In late June, the Chinese vaccine maker Cansino announced that its vaccine candidate had been approved for use in the Chinese military. Chinese state media reported in late July that a vaccine developed by Sinopharm, a state-owned vaccine maker, was being distributed to frontline medical workers.

China’s government, however, didn’t confirm the existence of the emergency program until Aug. 25 when Zheng Zhongwei, head of China’s coronavirus vaccine task force, said that the government had started approving unnamed vaccine candidates for emergency use in late July. The emergency program is intended to vaccinate high-risk groups like medical workers, pandemic response officials, and border inspection agents, Zheng said. He said that China was considering expanding it to cover workers at produce markets, transport industry officials, and service workers.

Sinovac’s candidate, named CoronaVac, has already begun large-scale, phase three human trials in Brazil and Indonesia. Yin told Reuters on Sunday that the company had received approval to begin trials in Turkey and Bangladesh too.

The company says it will eventually be able to produce 300 million CoronaVac doses annually; each patient requires two doses of the vaccine. It recently signed an agreement with Indonesia to supply the country with 40 million doses by March 2021.

Observers have questioned the ethics of China deploying vaccine candidates before the conclusion of phase three trials, which include tens of thousands of human volunteers and are intended to test for efficacy and turn up any rare side effects.

“If you are a regulatory body, if you play by the rules, if you are hard-nosed about it, you say this is very wrong,” Ray Yip, the former head of the Gates Foundation in China, told the New York Times following reports that China had distributed vaccines to employees of state-owned companies.

China’s emergency use vaccine program is taking place as the U.S. debates whether to introduce a similar policy.

Last week, the U.S. Centers for Disease Control told states that they should prepare for the distribution of a potential vaccine by Nov. 1, a timeline that raised the prospect of a vaccine getting early, emergency clearance from the government.

Some U.S. officials have cautioned that no vaccine should be given even to select groups until it completes clinical trials and is proven safe and effective.
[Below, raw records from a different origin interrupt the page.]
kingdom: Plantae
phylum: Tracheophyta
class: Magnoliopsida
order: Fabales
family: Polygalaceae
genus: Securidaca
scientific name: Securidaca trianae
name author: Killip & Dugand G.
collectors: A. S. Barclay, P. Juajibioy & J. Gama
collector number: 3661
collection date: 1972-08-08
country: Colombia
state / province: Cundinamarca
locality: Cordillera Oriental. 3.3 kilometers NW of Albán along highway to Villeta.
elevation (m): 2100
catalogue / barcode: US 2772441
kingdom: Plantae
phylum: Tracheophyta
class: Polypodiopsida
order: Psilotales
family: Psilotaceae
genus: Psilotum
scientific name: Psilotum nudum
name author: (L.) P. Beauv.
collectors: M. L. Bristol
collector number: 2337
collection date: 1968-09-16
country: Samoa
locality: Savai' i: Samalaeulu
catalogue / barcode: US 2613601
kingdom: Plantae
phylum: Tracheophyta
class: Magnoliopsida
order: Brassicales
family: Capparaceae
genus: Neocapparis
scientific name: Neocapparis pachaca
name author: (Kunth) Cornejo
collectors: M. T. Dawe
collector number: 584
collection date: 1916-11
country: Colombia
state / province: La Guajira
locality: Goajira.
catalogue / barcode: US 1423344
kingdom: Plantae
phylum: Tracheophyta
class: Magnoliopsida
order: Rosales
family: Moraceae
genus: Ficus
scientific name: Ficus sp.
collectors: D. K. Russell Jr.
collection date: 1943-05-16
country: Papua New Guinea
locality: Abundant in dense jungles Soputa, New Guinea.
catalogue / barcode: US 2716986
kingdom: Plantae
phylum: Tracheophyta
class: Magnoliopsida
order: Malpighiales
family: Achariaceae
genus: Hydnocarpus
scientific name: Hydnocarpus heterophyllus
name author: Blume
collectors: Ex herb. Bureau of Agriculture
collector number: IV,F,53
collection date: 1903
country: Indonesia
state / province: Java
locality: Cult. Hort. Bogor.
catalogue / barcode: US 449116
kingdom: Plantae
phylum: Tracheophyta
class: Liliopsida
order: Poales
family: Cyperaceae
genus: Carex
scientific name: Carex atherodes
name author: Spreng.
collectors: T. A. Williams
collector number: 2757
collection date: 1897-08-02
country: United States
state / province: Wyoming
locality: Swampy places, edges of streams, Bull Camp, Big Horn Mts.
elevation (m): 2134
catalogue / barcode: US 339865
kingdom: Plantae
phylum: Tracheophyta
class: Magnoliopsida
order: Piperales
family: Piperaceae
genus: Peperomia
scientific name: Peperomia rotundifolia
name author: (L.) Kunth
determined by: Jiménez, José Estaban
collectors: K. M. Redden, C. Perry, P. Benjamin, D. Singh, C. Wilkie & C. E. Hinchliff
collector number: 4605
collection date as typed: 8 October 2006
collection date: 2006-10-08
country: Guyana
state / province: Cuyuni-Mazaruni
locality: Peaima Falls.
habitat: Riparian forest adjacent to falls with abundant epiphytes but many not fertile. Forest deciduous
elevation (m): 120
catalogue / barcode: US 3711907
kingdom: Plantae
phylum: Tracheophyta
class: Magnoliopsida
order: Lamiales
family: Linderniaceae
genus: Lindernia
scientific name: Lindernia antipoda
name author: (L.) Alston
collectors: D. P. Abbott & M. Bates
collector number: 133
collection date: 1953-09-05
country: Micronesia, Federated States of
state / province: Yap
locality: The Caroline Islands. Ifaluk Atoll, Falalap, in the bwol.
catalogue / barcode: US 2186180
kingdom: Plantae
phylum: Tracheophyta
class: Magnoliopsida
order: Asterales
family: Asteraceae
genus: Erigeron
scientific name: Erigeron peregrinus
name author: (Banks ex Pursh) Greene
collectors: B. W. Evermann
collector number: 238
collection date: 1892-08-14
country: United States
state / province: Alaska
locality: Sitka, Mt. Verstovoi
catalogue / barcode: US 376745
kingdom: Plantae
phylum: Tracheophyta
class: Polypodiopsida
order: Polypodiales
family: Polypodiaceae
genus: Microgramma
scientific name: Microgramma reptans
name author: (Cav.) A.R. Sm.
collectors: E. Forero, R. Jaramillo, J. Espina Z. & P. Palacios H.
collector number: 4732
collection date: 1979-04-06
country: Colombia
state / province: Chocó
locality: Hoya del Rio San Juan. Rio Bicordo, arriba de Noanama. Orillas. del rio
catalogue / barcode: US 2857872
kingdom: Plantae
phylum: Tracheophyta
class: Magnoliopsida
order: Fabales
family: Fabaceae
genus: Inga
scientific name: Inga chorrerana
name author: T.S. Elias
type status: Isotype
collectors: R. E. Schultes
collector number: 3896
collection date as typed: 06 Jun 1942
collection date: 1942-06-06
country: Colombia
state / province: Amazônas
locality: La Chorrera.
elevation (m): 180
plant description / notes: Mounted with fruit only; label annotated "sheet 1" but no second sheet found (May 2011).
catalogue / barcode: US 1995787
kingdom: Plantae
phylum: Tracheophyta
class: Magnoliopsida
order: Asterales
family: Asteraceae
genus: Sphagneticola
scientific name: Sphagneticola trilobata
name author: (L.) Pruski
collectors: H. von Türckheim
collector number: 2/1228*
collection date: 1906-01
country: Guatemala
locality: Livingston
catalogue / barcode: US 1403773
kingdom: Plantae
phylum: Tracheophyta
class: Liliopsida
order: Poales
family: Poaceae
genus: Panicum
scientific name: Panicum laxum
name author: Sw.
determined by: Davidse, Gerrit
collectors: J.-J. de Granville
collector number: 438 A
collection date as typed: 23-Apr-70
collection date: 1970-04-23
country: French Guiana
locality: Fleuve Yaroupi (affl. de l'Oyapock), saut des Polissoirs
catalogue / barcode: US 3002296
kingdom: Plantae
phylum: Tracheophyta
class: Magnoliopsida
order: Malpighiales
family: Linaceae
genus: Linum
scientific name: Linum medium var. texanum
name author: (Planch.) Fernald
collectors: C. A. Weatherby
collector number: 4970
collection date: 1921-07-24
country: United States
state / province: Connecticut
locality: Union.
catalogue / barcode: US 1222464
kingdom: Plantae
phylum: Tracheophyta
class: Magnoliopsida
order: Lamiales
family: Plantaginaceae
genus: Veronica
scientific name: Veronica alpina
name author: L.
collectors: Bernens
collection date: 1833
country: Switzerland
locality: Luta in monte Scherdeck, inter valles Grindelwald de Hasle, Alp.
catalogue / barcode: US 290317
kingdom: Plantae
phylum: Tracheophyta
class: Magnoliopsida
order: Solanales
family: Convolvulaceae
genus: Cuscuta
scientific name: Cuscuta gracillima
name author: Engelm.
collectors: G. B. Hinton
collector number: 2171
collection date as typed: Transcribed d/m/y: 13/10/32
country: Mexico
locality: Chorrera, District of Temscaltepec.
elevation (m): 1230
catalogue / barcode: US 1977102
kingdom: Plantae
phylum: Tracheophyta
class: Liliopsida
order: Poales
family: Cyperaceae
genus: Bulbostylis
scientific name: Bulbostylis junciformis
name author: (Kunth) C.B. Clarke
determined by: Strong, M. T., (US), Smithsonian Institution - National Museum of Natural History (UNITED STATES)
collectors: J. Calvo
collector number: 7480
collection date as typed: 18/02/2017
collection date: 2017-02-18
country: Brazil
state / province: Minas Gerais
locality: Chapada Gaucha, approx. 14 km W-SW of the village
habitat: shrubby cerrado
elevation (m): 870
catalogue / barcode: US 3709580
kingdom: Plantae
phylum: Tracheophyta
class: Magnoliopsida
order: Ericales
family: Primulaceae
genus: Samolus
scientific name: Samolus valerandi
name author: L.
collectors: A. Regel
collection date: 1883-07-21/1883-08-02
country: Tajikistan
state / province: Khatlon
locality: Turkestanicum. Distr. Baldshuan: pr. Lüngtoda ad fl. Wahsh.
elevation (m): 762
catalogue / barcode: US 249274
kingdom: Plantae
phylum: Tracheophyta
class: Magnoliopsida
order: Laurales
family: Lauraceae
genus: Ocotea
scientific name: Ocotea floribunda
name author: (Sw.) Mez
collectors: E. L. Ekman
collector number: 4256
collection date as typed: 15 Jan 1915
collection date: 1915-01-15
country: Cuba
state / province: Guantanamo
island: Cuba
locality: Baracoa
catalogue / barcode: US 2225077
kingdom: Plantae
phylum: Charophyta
“The one thing that you would not want to see with a vaccine is getting an EUA [emergency use authorization[ before you have a signal of efficacy,” Anthony Fauci, director of the U.S. National Institute of Allergy and infectious diseases told Reuters on Aug. 25. Beyond not being safe, he said that rolling out a vaccine under emergency guidelines would undermine the U.S.’s other efforts to produce a vaccine. “If you prematurely let a vaccine out… it would make it difficult, if not impossible, for the other vaccines to enroll people in their trial,” Fauci said.